What resulted was a generative conversation that aided us in considering how several ideas resonate in our always (re)shaping personal literacies and pedagogies, including the embodied connections evoked through fanfiction; the transdisciplinary meanings of content warnings; the ways eroticism and romance can be storied in laughing ways that creates communities, deconstructs oppression and enhances learning; and how we engage as feminists with intimate writing in our research and teaching. Said another way, perhaps, and pulling from the earlier quote by Weems who draws on Stoler, our conversation started with considering the affordance of what some may classify fanfiction “smut” and found anew the many “tense and tender ties” we share with one another, Nancy Drew, friendships, and other forms of love. We also found how through intimate expressions, there are pieces of people embedded in texts that ask us to take seriously storied romance-y re-imaginings of self.
We see our conversation as one we can thus revisit to pick up on reflections and resonances and dialogue differently in the future, building on our shared meaning making. As such, we encourage other scholarly friends to engage in similar forms of inquiry that ask you to find places where particular interests overlap and find fresh ways to engage with what you wish to “follow . . . around” in text and partnership (Ahmed 3).
[1] And, while we are analyzing an erotic reimagining of Nancy Drew via fanfiction, it is worth mentioning that throughout iterations of the series, romance is threaded through, such as between Nancy and her sometimes boyfriend, Ned Nickerson, who first appears in the seventh book, The Clue in the Diary (Harris).
[2] For example, take into consideration Milena Popova’s work (“Rewriting”) on arranged marriage fanfiction and the ways in which authors reimagine relationships to include emotion work and consent such that power dynamics are progressively shifted.
[3] These books were written under the pseudonym Carolyn Keene by multiple authors, including Mildred Benson, who wrote the first several (Heilbrun).

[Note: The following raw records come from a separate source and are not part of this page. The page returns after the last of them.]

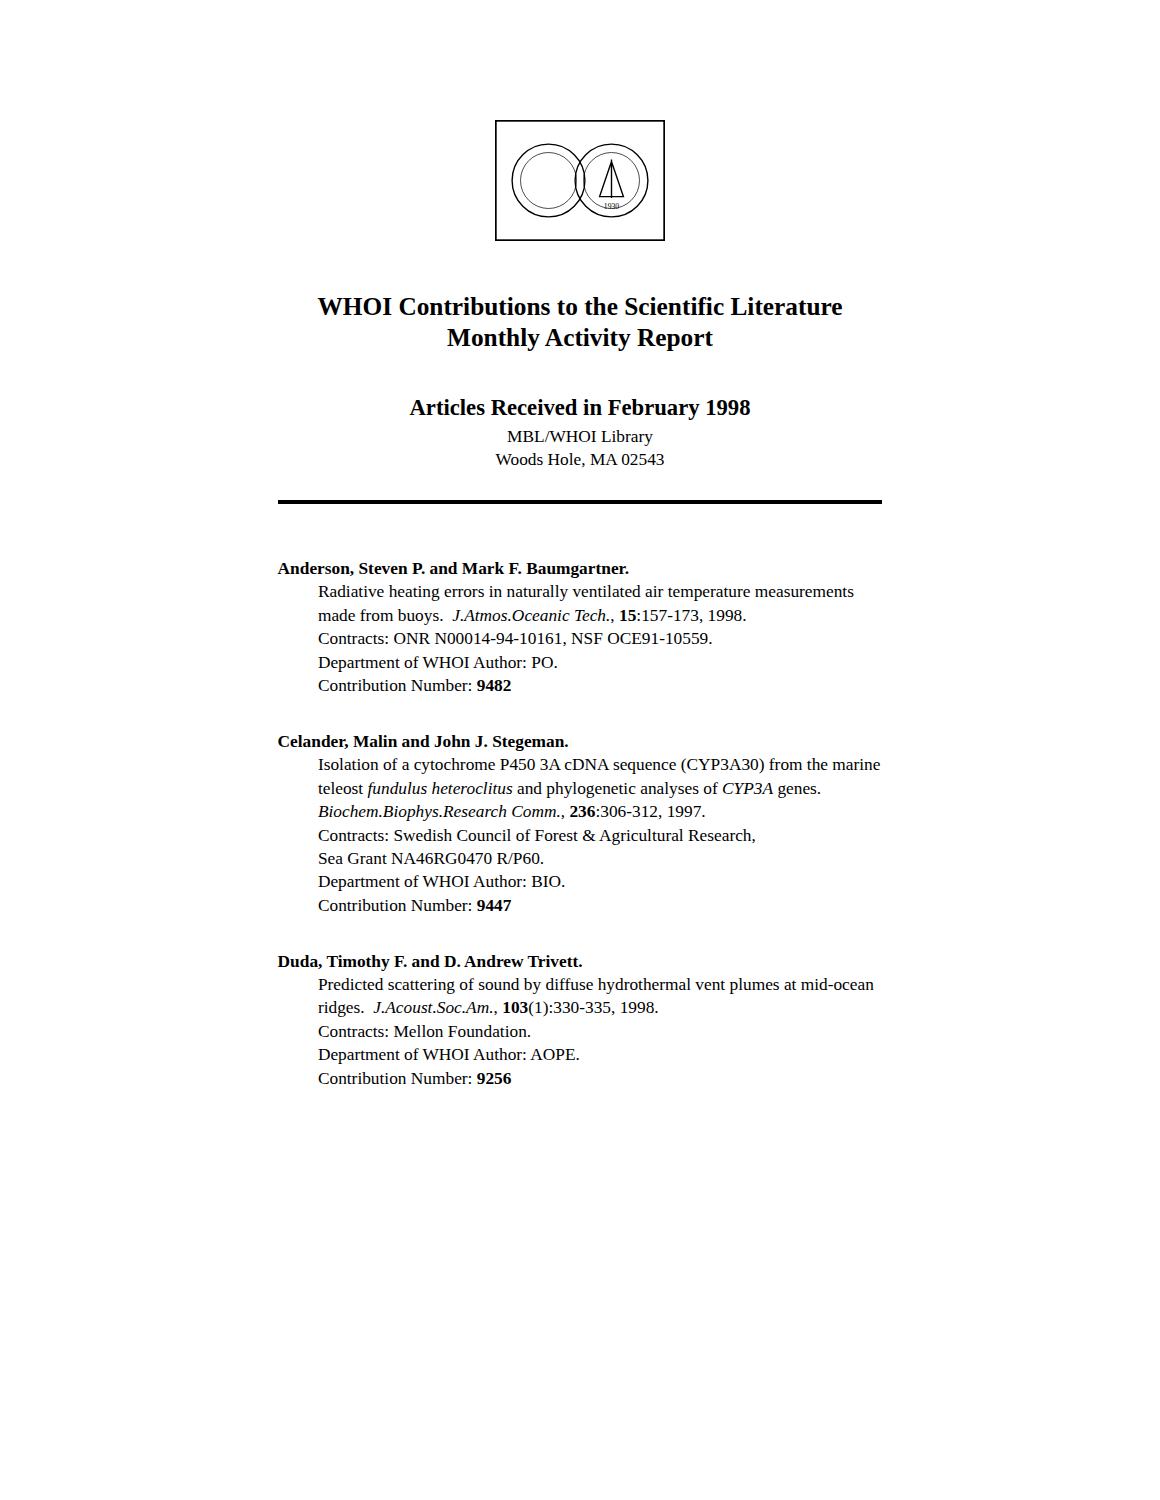WHOI Contributions to the Scientific Literature
Monthly Activity Report
Articles Received in February 1998
MBL/WHOI Library
Woods Hole, MA 02543
Anderson, Steven P. and Mark F. Baumgartner.
Radiative heating errors in naturally ventilated air temperature measurements
made from buoys. J.Atmos.Oceanic Tech., 15:157-173, 1998.
Contracts: ONR N00014-94-10161, NSF OCE91-10559.
Department of WHOI Author: PO.
Contribution Number: 9482
Celander, Malin and John J. Stegeman.
Isolation of a cytochrome P450 3A cDNA sequence (CYP3A30) from the marine
teleost fundulus heteroclitus and phylogenetic analyses of CYP3A genes.
Biochem.Biophys.Research Comm., 236:306-312, 1997.
Contracts: Swedish Council of Forest & Agricultural Research,
Sea Grant NA46RG0470 R/P60.
Department of WHOI Author: BIO.
Contribution Number: 9447
Duda, Timothy F. and D. Andrew Trivett.
Predicted scattering of sound by diffuse hydrothermal vent plumes at mid-ocean
ridges. J.Acoust.Soc.Am., 103(1):330-335, 1998.
Contracts: Mellon Foundation.
Department of WHOI Author: AOPE.
Contribution Number: 9256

In reflecting on this, we agree it is quite apt that Nancy Drew be rewritten by several fanfiction authors, as this collective storying is in keeping with the genesis of the traditional texts.

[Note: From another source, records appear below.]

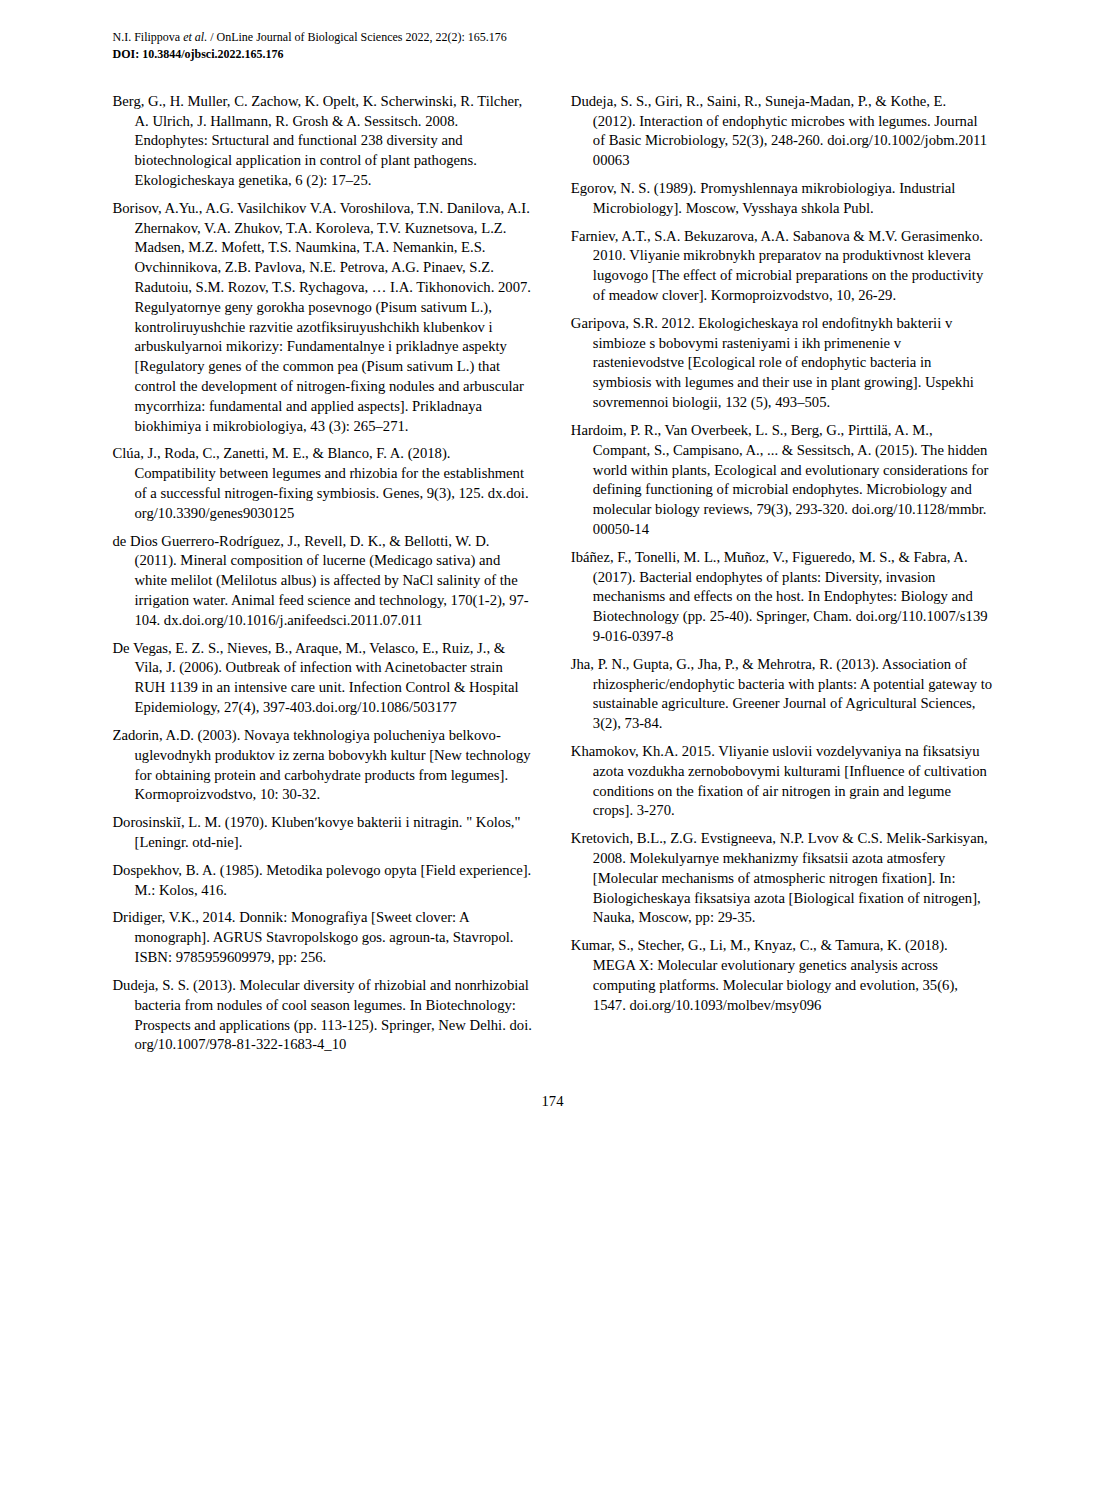N.I. Filippova et al. / OnLine Journal of Biological Sciences 2022, 22(2): 165.176
DOI: 10.3844/ojbsci.2022.165.176
Berg, G., H. Muller, C. Zachow, K. Opelt, K. Scherwinski, R. Tilcher, A. Ulrich, J. Hallmann, R. Grosh & A. Sessitsch. 2008. Endophytes: Srtuctural and functional 238 diversity and biotechnological application in control of plant pathogens. Ekologicheskaya genetika, 6 (2): 17–25.
Borisov, A.Yu., A.G. Vasilchikov V.A. Voroshilova, T.N. Danilova, A.I. Zhernakov, V.A. Zhukov, T.A. Koroleva, T.V. Kuznetsova, L.Z. Madsen, M.Z. Mofett, T.S. Naumkina, T.A. Nemankin, E.S. Ovchinnikova, Z.B. Pavlova, N.E. Petrova, A.G. Pinaev, S.Z. Radutoiu, S.M. Rozov, T.S. Rychagova, … I.A. Tikhonovich. 2007. Regulyatornye geny gorokha posevnogo (Pisum sativum L.), kontroliruyushchie razvitie azotfiksiruyushchikh klubenkov i arbuskulyarnoi mikorizy: Fundamentalnye i prikladnye aspekty [Regulatory genes of the common pea (Pisum sativum L.) that control the development of nitrogen-fixing nodules and arbuscular mycorrhiza: fundamental and applied aspects]. Prikladnaya biokhimiya i mikrobiologiya, 43 (3): 265–271.
Clúa, J., Roda, C., Zanetti, M. E., & Blanco, F. A. (2018). Compatibility between legumes and rhizobia for the establishment of a successful nitrogen-fixing symbiosis. Genes, 9(3), 125. dx.doi.org/10.3390/genes9030125
de Dios Guerrero-Rodríguez, J., Revell, D. K., & Bellotti, W. D. (2011). Mineral composition of lucerne (Medicago sativa) and white melilot (Melilotus albus) is affected by NaCl salinity of the irrigation water. Animal feed science and technology, 170(1-2), 97-104. dx.doi.org/10.1016/j.anifeedsci.2011.07.011
De Vegas, E. Z. S., Nieves, B., Araque, M., Velasco, E., Ruiz, J., & Vila, J. (2006). Outbreak of infection with Acinetobacter strain RUH 1139 in an intensive care unit. Infection Control & Hospital Epidemiology, 27(4), 397-403.doi.org/10.1086/503177
Zadorin, A.D. (2003). Novaya tekhnologiya polucheniya belkovo-uglevodnykh produktov iz zerna bobovykh kultur [New technology for obtaining protein and carbohydrate products from legumes]. Kormoproizvodstvo, 10: 30-32.
Dorosinskiĭ, L. M. (1970). Klubenʹkovye bakterii i nitragin. " Kolos,"[Leningr. otd-nie].
Dospekhov, B. A. (1985). Metodika polevogo opyta [Field experience]. M.: Kolos, 416.
Dridiger, V.K., 2014. Donnik: Monografiya [Sweet clover: A monograph]. AGRUS Stavropolskogo gos. agroun-ta, Stavropol. ISBN: 9785959609979, pp: 256.
Dudeja, S. S. (2013). Molecular diversity of rhizobial and nonrhizobial bacteria from nodules of cool season legumes. In Biotechnology: Prospects and applications (pp. 113-125). Springer, New Delhi. doi.org/10.1007/978-81-322-1683-4_10
Dudeja, S. S., Giri, R., Saini, R., Suneja-Madan, P., & Kothe, E. (2012). Interaction of endophytic microbes with legumes. Journal of Basic Microbiology, 52(3), 248-260. doi.org/10.1002/jobm.201100063
Egorov, N. S. (1989). Promyshlennaya mikrobiologiya. Industrial Microbiology]. Moscow, Vysshaya shkola Publ.
Farniev, A.T., S.A. Bekuzarova, A.A. Sabanova & M.V. Gerasimenko. 2010. Vliyanie mikrobnykh preparatov na produktivnost klevera lugovogo [The effect of microbial preparations on the productivity of meadow clover]. Kormoproizvodstvo, 10, 26-29.
Garipova, S.R. 2012. Ekologicheskaya rol endofitnykh bakterii v simbioze s bobovymi rasteniyami i ikh primenenie v rastenievodstve [Ecological role of endophytic bacteria in symbiosis with legumes and their use in plant growing]. Uspekhi sovremennoi biologii, 132 (5), 493–505.
Hardoim, P. R., Van Overbeek, L. S., Berg, G., Pirttilä, A. M., Compant, S., Campisano, A., ... & Sessitsch, A. (2015). The hidden world within plants, Ecological and evolutionary considerations for defining functioning of microbial endophytes. Microbiology and molecular biology reviews, 79(3), 293-320. doi.org/10.1128/mmbr.00050-14
Ibáñez, F., Tonelli, M. L., Muñoz, V., Figueredo, M. S., & Fabra, A. (2017). Bacterial endophytes of plants: Diversity, invasion mechanisms and effects on the host. In Endophytes: Biology and Biotechnology (pp. 25-40). Springer, Cham. doi.org/110.1007/s1399-016-0397-8
Jha, P. N., Gupta, G., Jha, P., & Mehrotra, R. (2013). Association of rhizospheric/endophytic bacteria with plants: A potential gateway to sustainable agriculture. Greener Journal of Agricultural Sciences, 3(2), 73-84.
Khamokov, Kh.A. 2015. Vliyanie uslovii vozdelyvaniya na fiksatsiyu azota vozdukha zernobobovymi kulturami [Influence of cultivation conditions on the fixation of air nitrogen in grain and legume crops]. 3-270.
Kretovich, B.L., Z.G. Evstigneeva, N.P. Lvov & C.S. Melik-Sarkisyan, 2008. Molekulyarnye mekhanizmy fiksatsii azota atmosfery [Molecular mechanisms of atmospheric nitrogen fixation]. In: Biologicheskaya fiksatsiya azota [Biological fixation of nitrogen], Nauka, Moscow, pp: 29-35.
Kumar, S., Stecher, G., Li, M., Knyaz, C., & Tamura, K. (2018). MEGA X: Molecular evolutionary genetics analysis across computing platforms. Molecular biology and evolution, 35(6), 1547. doi.org/10.1093/molbev/msy096
174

[4] Beyond the original series, the franchise of Nancy Drew continues with many additional book series past the original such as Nancy Drew: Girl Detective (Petrucha, 2005–2010) and TV shows such as the CW’s Nancy Drew (2019–2023), for example; as Marshall contends, “Nancy’s character is periodically revamped, appearing in different guises in various time periods” (“Red, White, and Drew” 203). However, our understanding of the texts emerges solely from the original series and, now, its fanfiction.
[5] We wish to highlight that we appreciate and are inspired by the conversational tone and fast pacing in Evans and Friedman’s piece; take for example, when, in the concluding remarks, Friedman hilariously says, “We are pushing our AGENDA THROUGH CAKE” (139).
[6] A content note, or trigger warning, is an alert that a text might include upsetting subject matter.